"If I made a mistake, I am truly sorry. You're right. Of course you're right. But it's been a long haul for all of us. You've not been that easy to reach now for—" "Who told this to you?"
"Lisa. Lisa heard it first."
"Who did Lisa hear it from?"
"Several sources. People. Friends."
"I want names. I want to know who this everyone is. Which friends?"
"Old friends. Athena friends."
"Her darling childhood friends. The offspring of my colleagues.
Who told them, I wonder."
"There was no suicide attempt," Jeff said.
"No, Jeffrey, there wasn't. No abortion that I know of, either."
"Well, fine."
"And if there were? If I had impregnated this woman and she'd gone for an abortion and after the abortion had attempted suicide?
Suppose, Jeff, she had even succeeded at suicide. Then what? Then what, Jeff? Your father's mistress kills herself. Then what? Turn on your father? Your criminal father? No, no, no—let's go back, back up a step, back up to the suicide attempt. Oh, I like that. I do wonder who came up with the suicide attempt. Is it because of the abortion that she attempts this suicide? Let's get straight this melodrama that Lisa got from her Athena friends. Because she doesn't want the abortion? Because the abortion is imposed on her? I see. I see the cruelty. A mother who has lost two little children in a fire turns up pregnant by her lover. Ecstasy. A new life. Another chance.
A new child to replace the dead ones. But the lover—no, says he, and drags her by her hair to the abortionist, and then—of course-having worked his will on her, takes the naked, bleeding body—" By this time Jeff had hung up.
But by this time Coleman didn't need Jeff to keep on going. He had only to see the Elderhostel couples inside the cafeteria finishing their coffee before returning to class, he had only to hear them in there at their ease and enjoying themselves, the appropriate elderly looking as they should look and sounding as they should sound, for him to think that even the conventional things that he'd done afforded him no relief. Not just having been a professor, not just having been a dean, not just having remained married, through everything, to the same formidable woman, but having a family, having intelligent children—and it all afforded him nothing. If anybody's children should be able to understand this, shouldn't his? All the preschool. All the reading to them. The sets of encyclopedias. The preparation before quizzes. The dialogues at dinner. The endless instruction, from Iris, from him, in the multiform nature of life.
The scrutinization of language. All this stuff we did, and then to come back at me with this mentality? After all the schooling and all the books and all the words and all the superior SAT scores, it is insupportable.
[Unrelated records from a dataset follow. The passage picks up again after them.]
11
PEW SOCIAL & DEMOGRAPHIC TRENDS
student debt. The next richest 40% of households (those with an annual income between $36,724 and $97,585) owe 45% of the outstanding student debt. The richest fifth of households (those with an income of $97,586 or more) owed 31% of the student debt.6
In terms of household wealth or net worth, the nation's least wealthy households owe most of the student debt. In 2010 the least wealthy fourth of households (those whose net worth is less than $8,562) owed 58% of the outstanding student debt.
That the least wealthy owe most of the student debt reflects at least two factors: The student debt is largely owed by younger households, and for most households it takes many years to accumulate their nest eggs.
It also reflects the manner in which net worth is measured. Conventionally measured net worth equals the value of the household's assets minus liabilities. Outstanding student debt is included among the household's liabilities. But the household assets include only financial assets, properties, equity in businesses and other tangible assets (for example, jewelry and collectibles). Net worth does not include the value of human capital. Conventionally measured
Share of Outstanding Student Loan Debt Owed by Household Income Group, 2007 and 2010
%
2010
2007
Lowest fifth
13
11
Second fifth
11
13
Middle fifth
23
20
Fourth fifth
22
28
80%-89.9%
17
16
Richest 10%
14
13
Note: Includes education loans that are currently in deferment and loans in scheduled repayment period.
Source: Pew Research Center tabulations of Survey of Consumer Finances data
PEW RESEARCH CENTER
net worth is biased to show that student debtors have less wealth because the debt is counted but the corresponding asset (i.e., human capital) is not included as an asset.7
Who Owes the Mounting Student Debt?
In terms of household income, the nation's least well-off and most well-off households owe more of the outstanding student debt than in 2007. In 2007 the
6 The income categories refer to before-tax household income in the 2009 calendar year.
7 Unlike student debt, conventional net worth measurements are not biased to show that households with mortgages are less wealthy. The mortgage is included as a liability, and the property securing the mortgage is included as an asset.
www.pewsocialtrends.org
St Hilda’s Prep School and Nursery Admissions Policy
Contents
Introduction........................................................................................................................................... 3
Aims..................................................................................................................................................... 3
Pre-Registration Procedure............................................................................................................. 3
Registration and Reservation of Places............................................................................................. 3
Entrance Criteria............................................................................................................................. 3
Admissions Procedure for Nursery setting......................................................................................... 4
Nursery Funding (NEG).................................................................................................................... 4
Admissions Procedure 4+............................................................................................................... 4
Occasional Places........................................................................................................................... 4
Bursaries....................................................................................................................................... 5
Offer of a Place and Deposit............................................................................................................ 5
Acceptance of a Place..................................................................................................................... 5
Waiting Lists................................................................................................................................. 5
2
After all the taking them seriously. When they said something foolish, engaging it seriously. All the attention paid to the development of reason and of mind and of imaginative sympathy.
And of skepticism, of well-informed skepticism. Of thinking for oneself. And then to absorb the first rumor? All the education and nothing helps. Nothing can insulate against the lowest level of thought. Not even to ask themselves, "But does that sound like our father? Does that sound like him to me?" Instead, your father is an open-and-shut case. Never allowed to watch TV and you manifest the mentality of a soap opera. Allowed to read nothing but the Greeks or their equivalent and you make life into a Victorian soap opera. Answering your questions. Your every question. Never turning one aside. You ask about your grandparents, you ask who they were and I told you. They died, your grandparents, when I was young. Grandpa when I was in high school, Grandma when I was away in the navy. By the time I got back from the war, the landlord had long ago put everything out on the street. There was nothing left. The landlord told me he couldn't afford to blah blah, there was no rent coming in, and I could have killed the son of a bitch. Photo albums. Letters. Stuff from my childhood, from their childhood, all of it, everything, the whole thing, gone. "Where were they born?
Where did they live?" They were born in Jersey. The first of their families born here. He was a saloon keeper. I believe that in Russia his father, your great-grandfather, worked in the tavern business.